Se avete dei figli che pensano che Tangentopoli sia un videogioco o che Fukushima sia un piatto giapponese, ecco, provate a buttargli lì il nome Ossi di seppia. Non devono neanche far la fatica di accendere la tv, basta che clicchino su RaiPlay dal loro iPad o telefonino. Ossi di seppia è uno di quei prodotti che ti riconciliano con la parola «servizio pubblico». Consigliato sia per chi vorrebbe vedere i propri figli un po' più acculturati sia per chi vuole rispolverare la sua di memoria.
Sulla piattaforma della Rai sono disponibili 16 puntate (dal delitto di Cogne al caso Regeni al metodo Di Bella a Papa Wojtyla), altre vengono caricate una a settimana, per tutto l'anno. Quella disponibile da oggi è dedicata ad Ayrton Senna e all'incidente che gli è costato la vita 27 anni fa a Imola, con il racconto del giornalista Giorgio Terruzzi. Ma non dite ai vostri ragazzi che si tratta di documentari. Prima di tutto perché sbuffano. Poi, perché non lo sono. Piuttosto sono un tentativo di superare il concetto di documentario. Certo, ci sono immagini di repertorio (prese dalle teche Rai), testimonianze, fotografie, ma proposte in una chiave diversa: la memoria collegata al presente.

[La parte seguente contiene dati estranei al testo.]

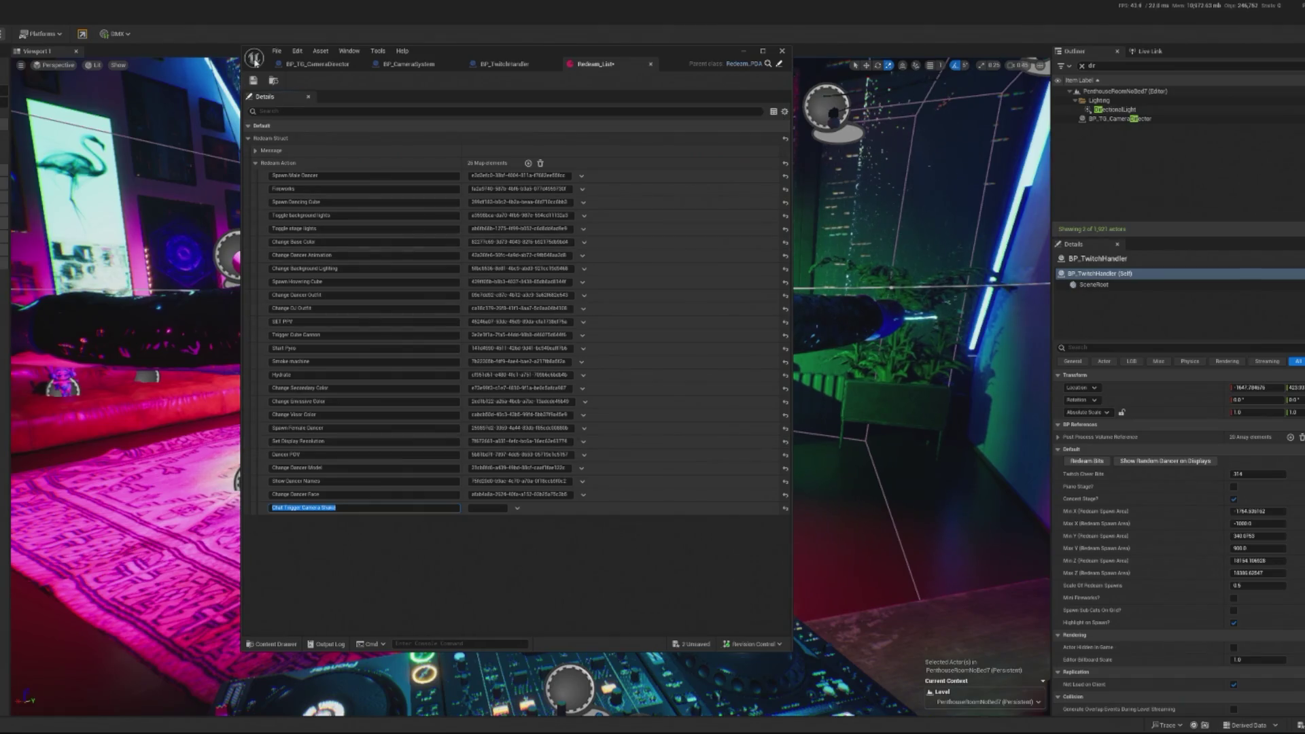
left_click(253, 80)
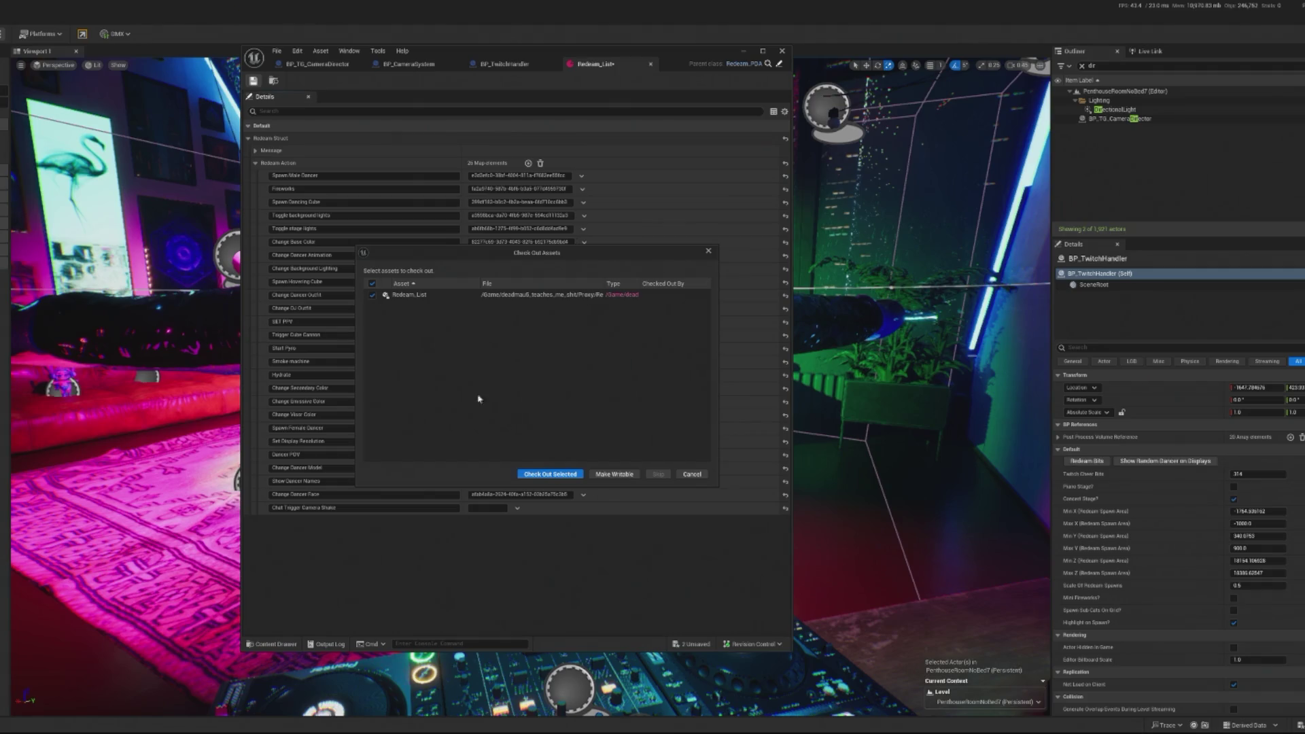
left_click(531, 473)
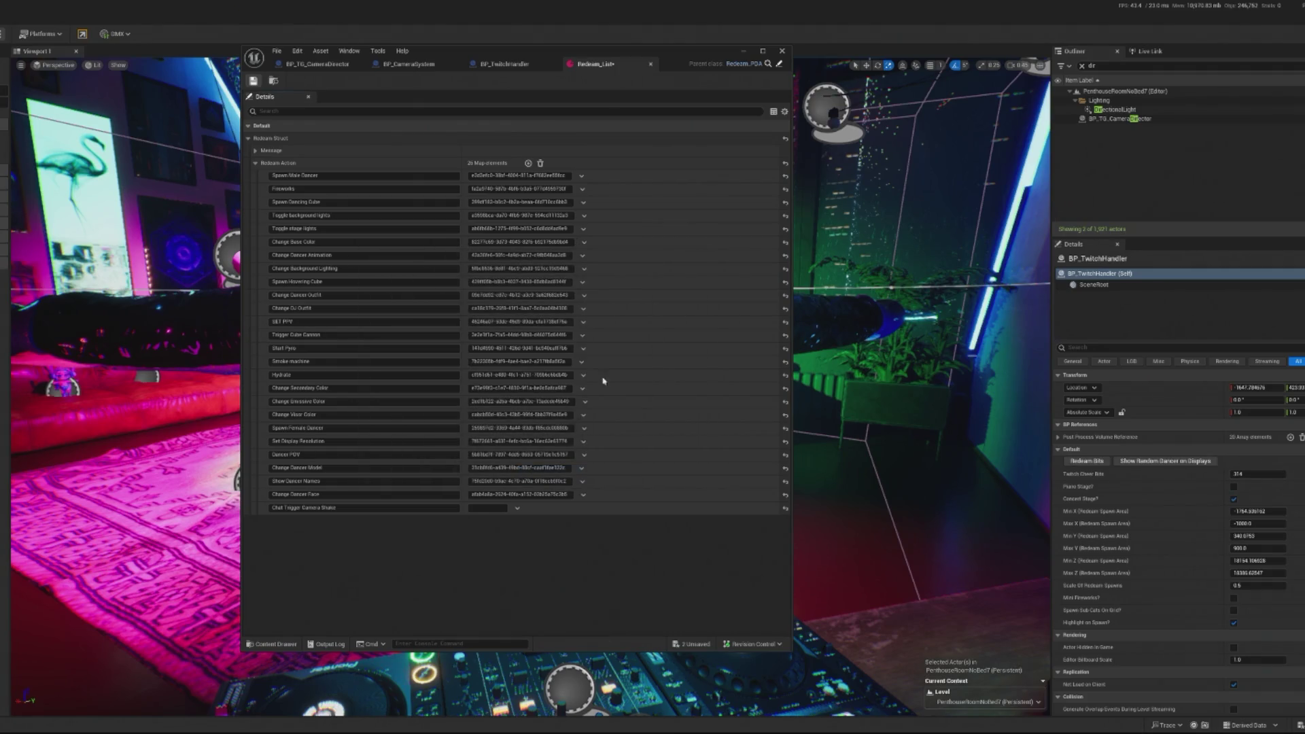
- Run a quick play-in-editor test, then return to the BP_TG_CameraDirector editor
left_click(743, 51)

E nel presente c'è il Covid, lo si affronta non dal punto di vista giornalistico o dei bollettini medici, ma si fa un parallelo tra le situazioni di adesso e quelle del passato.

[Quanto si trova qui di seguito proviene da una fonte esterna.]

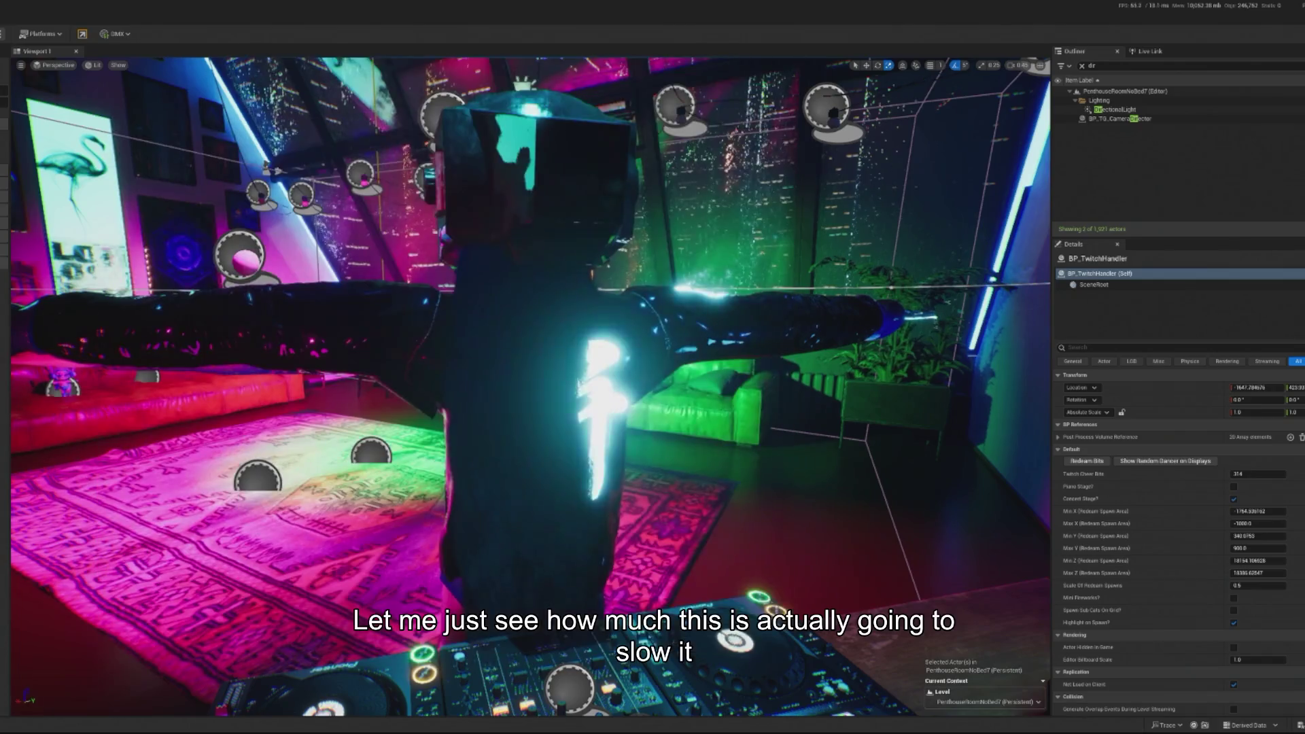
key("alt+p")
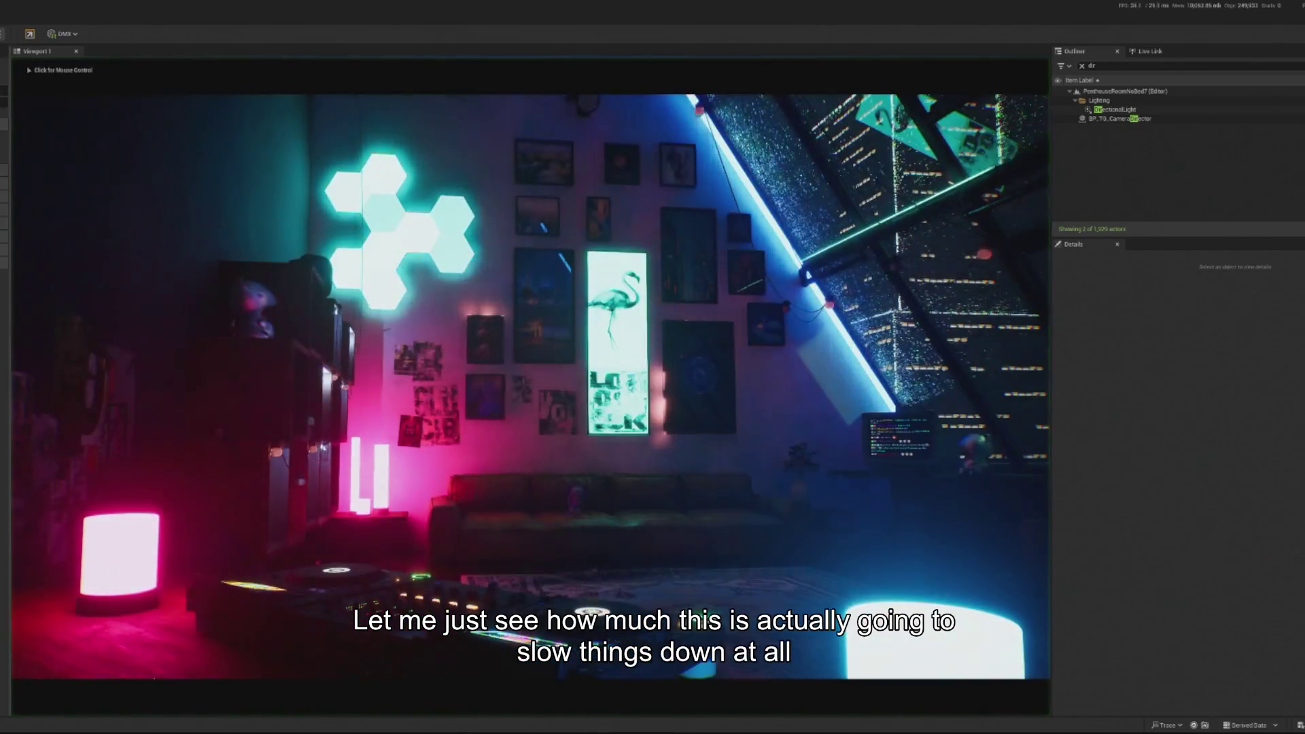
key("Escape")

Esempio: l'ultima puntata su Chernobyl era incentrata sulla storia di Diana. Pensate: da bambina ha vissuto l'incubo del disastro nucleare, rimasta orfana e adottata da un famiglia italiana di Codogno si è trovata, 35 anni dopo, nella prima zona rossa del Coronavirus. Clausura, tute bianche, mascherine, notizie frammentarie, paura, allora come adesso.Quella su Chernobyl è stata una delle puntate più viste della serie, insieme a quella dedicata al disastro della centrale nucleare di Fukushima. Ma tutta la «non-fiction» è il prodotto che ha registrato più utenti nella storia di RaiPlay. Un risultato di successo per la piattaforma guidata da Elena Capparelli e per la casa produttrice 42° Parallelo. «L'obiettivo - spiega Mauro Parissone, direttore editoriale della società - è catturare l'attenzione dei Millennials e della generazione Z: invogliarli a conoscere il recente passato, i fatti importanti che non hanno visto o hanno sentito distrattamente. Perché non è possibile affrontare il futuro senza conoscere il passato. Abbiamo scelto fenomeni paradigmatici come, per esempio, la diossina di Seveso, Chernobyl o la storia di Carlo Urbani (il medico che per primo identificò la Sars) per esplorare i sentimenti che questi cambiamenti producono».
Ma per coinvolgere i ragazzi bisogna parlare come loro: pochi racconti didascalici, testimonianze ad effetto, musica.
«Infatti noi puntiamo su un linguaggio emozionale, filmico, immersivo, sporcato ed interrotto anche dal fotogiornalismo». E poi si sfruttano ovviamente i social: clip, video, teaser per catturare l'attenzione e rinviare alle puntate (di una ventina di minuti) chi è interessato.